Carlo, a Leaning Technologies compiler engineer, has tried something bold.

Coming up with a JavaScript to JavaScript optimizing compiler.

Optimize for what metric? Performance of code execution (eg. how long does it take to calculate the n-th prime number).

He got started after reading “Is WebAssembly magic performance pixie dust?”, an article by Surma, a Google Developer Advocate. It takes 3 JavaScript programs and follows the process of coming up with a faster WebAssembly version (passing via AssemblyScript).

He tried something similar, but targeting directly JavaScript instead of WebAssembly.

Rules of the game:

  1. Take some arbitrary JavaScript benchmarks
  2. Come up with a JavaScript-only equivalent version that’s more performant
  3. Do it in a mostly automated way
  4. Adding type annotation is the only source modification allowed

TLDR: He mostly managed to succeed! Go to https://carlopi.github.io/js-opt-benchmark/ to run the benchmarks on your own device/browser of choice.

Screenshot of benchmark results

So how did he do it?

Scoping

How to go on solving such a challenge? Is this even possible at all?

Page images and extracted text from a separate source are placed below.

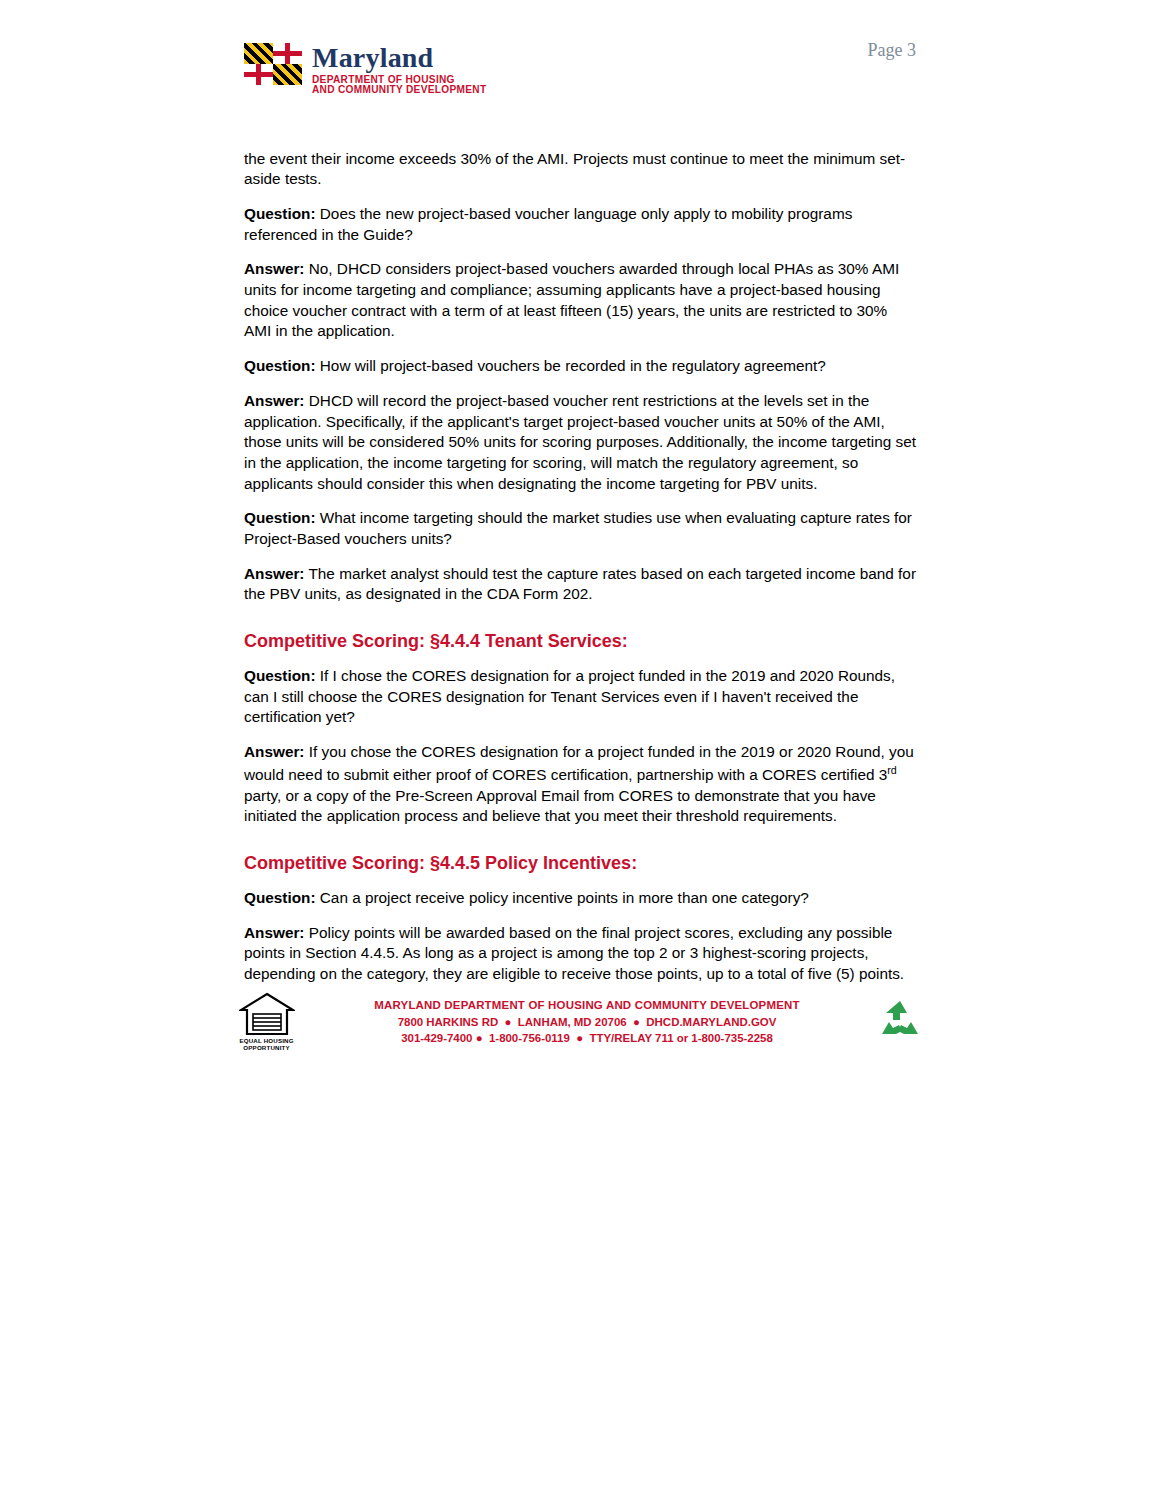Page 3
Maryland
DEPARTMENT OF HOUSING
AND COMMUNITY DEVELOPMENT
the event their income exceeds 30% of the AMI. Projects must continue to meet the minimum set-aside tests.
Question: Does the new project-based voucher language only apply to mobility programs referenced in the Guide?
Answer: No, DHCD considers project-based vouchers awarded through local PHAs as 30% AMI units for income targeting and compliance; assuming applicants have a project-based housing choice voucher contract with a term of at least fifteen (15) years, the units are restricted to 30% AMI in the application.
Question: How will project-based vouchers be recorded in the regulatory agreement?
Answer: DHCD will record the project-based voucher rent restrictions at the levels set in the application. Specifically, if the applicant's target project-based voucher units at 50% of the AMI, those units will be considered 50% units for scoring purposes. Additionally, the income targeting set in the application, the income targeting for scoring, will match the regulatory agreement, so applicants should consider this when designating the income targeting for PBV units.
Question: What income targeting should the market studies use when evaluating capture rates for Project-Based vouchers units?
Answer: The market analyst should test the capture rates based on each targeted income band for the PBV units, as designated in the CDA Form 202.
Competitive Scoring: §4.4.4 Tenant Services:
Question: If I chose the CORES designation for a project funded in the 2019 and 2020 Rounds, can I still choose the CORES designation for Tenant Services even if I haven't received the certification yet?
Answer: If you chose the CORES designation for a project funded in the 2019 or 2020 Round, you would need to submit either proof of CORES certification, partnership with a CORES certified 3rd party, or a copy of the Pre-Screen Approval Email from CORES to demonstrate that you have initiated the application process and believe that you meet their threshold requirements.
Competitive Scoring: §4.4.5 Policy Incentives:
Question: Can a project receive policy incentive points in more than one category?
Answer: Policy points will be awarded based on the final project scores, excluding any possible points in Section 4.4.5. As long as a project is among the top 2 or 3 highest-scoring projects, depending on the category, they are eligible to receive those points, up to a total of five (5) points.
EQUAL HOUSING
OPPORTUNITY
MARYLAND DEPARTMENT OF HOUSING AND COMMUNITY DEVELOPMENT
7800 HARKINS RD ● LANHAM, MD 20706 ● DHCD.MARYLAND.GOV
301-429-7400 ● 1-800-756-0119 ● TTY/RELAY 711 or 1-800-735-2258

JavaScript engines (V8 / SpiderMonkey / JavaScriptCore) perform plenty of smart and powerful optimizations but have to strike a balance since more complex optimizations would incur unacceptable compilation latency (compilation and execution are both happening on your browser).

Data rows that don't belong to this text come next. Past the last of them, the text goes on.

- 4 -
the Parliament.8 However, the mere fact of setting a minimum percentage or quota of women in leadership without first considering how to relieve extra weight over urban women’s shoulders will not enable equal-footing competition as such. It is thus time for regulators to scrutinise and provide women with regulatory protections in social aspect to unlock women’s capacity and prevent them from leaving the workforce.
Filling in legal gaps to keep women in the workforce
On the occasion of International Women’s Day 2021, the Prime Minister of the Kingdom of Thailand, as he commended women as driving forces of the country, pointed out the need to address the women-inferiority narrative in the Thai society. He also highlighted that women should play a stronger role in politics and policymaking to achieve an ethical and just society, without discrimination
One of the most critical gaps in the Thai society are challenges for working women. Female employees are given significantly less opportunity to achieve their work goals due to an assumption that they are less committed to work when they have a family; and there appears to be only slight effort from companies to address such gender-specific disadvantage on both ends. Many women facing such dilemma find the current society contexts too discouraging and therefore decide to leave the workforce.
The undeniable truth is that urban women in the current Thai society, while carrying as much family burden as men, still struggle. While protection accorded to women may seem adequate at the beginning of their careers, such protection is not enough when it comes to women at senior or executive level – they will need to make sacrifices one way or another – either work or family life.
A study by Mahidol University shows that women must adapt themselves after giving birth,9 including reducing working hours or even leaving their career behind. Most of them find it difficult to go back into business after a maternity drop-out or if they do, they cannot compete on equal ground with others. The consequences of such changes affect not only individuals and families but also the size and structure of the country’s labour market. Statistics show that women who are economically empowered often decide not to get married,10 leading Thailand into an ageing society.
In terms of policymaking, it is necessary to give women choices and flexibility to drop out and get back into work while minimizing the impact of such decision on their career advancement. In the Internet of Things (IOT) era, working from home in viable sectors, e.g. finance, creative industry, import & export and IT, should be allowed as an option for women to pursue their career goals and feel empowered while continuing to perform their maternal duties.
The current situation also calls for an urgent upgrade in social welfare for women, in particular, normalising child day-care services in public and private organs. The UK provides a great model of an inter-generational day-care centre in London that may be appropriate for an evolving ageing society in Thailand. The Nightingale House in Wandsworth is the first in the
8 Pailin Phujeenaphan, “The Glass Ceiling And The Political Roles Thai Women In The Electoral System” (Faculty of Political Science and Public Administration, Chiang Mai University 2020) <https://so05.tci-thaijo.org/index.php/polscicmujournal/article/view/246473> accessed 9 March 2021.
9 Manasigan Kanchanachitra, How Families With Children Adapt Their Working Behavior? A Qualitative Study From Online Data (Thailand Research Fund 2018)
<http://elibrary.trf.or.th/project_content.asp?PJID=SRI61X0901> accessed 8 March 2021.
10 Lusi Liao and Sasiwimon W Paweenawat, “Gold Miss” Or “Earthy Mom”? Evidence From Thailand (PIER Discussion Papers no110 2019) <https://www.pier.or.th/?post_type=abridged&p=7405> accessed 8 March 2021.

We just have to find a way to perform these more complex optimizations ahead of time.

Here is the plan: transform JavaScript code into LLVM Intermediate Representation, let LLVM optimize the IR, and code-generate JavaScript.

One of the main problems of this is that LLVM IR and JavaScript have quite different memory models: “raw” linear memory in one case versus independent objects (and pointers where you can’t do arithmetic).

This affects all 3 stages: JavaScript -> IR, IR -> optimized IR, optimized IR -> optimized JavaScript in different ways.

JavaScript logo / LLVM logo (a dragon) / JavaScript logo

Presentations

Now we have some JavaScript code, and we want to feed it into Cheerp. From there the compiler will take care of applying all LLVM optimization passes (and enforcing that the additional invariants will not be broken) and generating JavaScript for us.

Now to get this process started, we need to process JavaScript code and output either Cheerp compatible LLVM IR or directly C++ code (conformant with Cheerp’s model).

I took what seemed the faster to prototype path: compiling JS to C++.

JavaScript → C++

Now the problem I was left with looked like this: how to generate C++ code that has the same semantics of a given JavaScript program?

I researched a bit what tools were available for parsing JavaScript into an Abstract Syntax Tree, found that TypeScript has an easy to hack demo on how to build a linter on their AST. It was the perfect starting point.

TypeScript is a superset of JavaScript that allows one to add type information to parameters / returns / variables, and it has to be compiled to JavaScript to be run by engines.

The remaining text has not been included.